At the histological level, the element of WDFA characteristically shows glandular elements with tubules composed of glycogen-rich, non ciliated cells that resemble fetal lung, tubuless and squamoid morules may be seen with clear nuclei within lumens. The immature mesenchyme and epithelium mimic the embryonic lung at 10-16 weeks gestation [9, 10].
Surgical resection is the standard treatment for patients with pulmonary blastoma [4, 5], despite the fact that there have been reports of limited success with adjuvant radiotherapy and chemotherapy .
The prognosis of pulmonary blastomas is poor, although prognosis of WDFA is better than biphasic , particularly when resection is complete, with a mortality rate of 14% and 52% respectively .
Our understanding of fetal adenocarcinoma is derived from case reports and small series. Koss et al. reported 28 cases of WDFA, with long follow up of 95 months, and 5-year survival of 81%. Sato et al. reported 25 cases; the vast majorities has small size and were N0 at 88% of cases [11, 12]. Van Loo et al. previously reported 9 cases of WDFA there were beyond T3 stage and underwent postoperative or radiation therapy however the benefit of this treatment was unclear .
Our patient received 3 cycles of etoposide – cisplatin protocol. We chose this protocol because of the sensibility of fetal tumors to the combination based on etoposid and cisplatin-like nephroblastoma. Tumor response was assessed by chest CT scan after 3 cycles of CMT, and we showed 12% reduction of the tumor mass corresponding to a stable disease according to RECIST Criteria, this is due to a low proliferation of his tumor (index of proliferation, Ki-67 was 1%).
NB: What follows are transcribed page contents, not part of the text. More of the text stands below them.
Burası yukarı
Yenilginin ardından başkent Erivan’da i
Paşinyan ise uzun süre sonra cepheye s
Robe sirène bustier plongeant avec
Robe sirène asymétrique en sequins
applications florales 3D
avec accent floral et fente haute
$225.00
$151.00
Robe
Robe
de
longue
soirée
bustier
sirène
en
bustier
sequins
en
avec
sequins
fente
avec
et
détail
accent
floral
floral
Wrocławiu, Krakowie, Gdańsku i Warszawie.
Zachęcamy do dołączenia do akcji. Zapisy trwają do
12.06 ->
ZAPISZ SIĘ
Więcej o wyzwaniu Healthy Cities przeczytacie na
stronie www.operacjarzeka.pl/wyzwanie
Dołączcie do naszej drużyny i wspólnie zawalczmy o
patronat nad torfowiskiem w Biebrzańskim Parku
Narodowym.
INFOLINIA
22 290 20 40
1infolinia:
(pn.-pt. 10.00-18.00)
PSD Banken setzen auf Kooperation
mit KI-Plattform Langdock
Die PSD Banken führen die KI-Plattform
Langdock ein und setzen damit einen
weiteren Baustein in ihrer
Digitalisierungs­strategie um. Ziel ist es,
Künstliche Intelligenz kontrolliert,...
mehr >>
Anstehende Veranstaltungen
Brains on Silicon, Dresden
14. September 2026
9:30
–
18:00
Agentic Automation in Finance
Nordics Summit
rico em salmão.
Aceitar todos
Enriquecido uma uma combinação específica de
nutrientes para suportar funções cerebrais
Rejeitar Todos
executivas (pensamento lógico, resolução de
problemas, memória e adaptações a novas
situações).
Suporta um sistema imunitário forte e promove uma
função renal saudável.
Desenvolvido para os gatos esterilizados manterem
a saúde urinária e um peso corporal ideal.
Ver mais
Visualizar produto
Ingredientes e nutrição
Thus the role of neoadjuvant CMT in WDFA remains unknown, but we conclude that CMT is ineffective probably because the tumor is not proliferative, however it should be noted that Zaidi  has reported a case of WDFA treated with neoadjuvant CMT with mitomycin, ifosfamide and cisplatin for a WDFA staged T4N0M0 in a woman of 27 years, which successfully downstaged the tumor before surgical resection, with good control at 29 months. Also Chanhee et al. reported the first case of locally advanced WDFA treated with concurrent chemoradiation therapy with docetaxel with partial response . But we have no idea of the proliferation index, and the cornerstone of treatment is surgery as much as possible.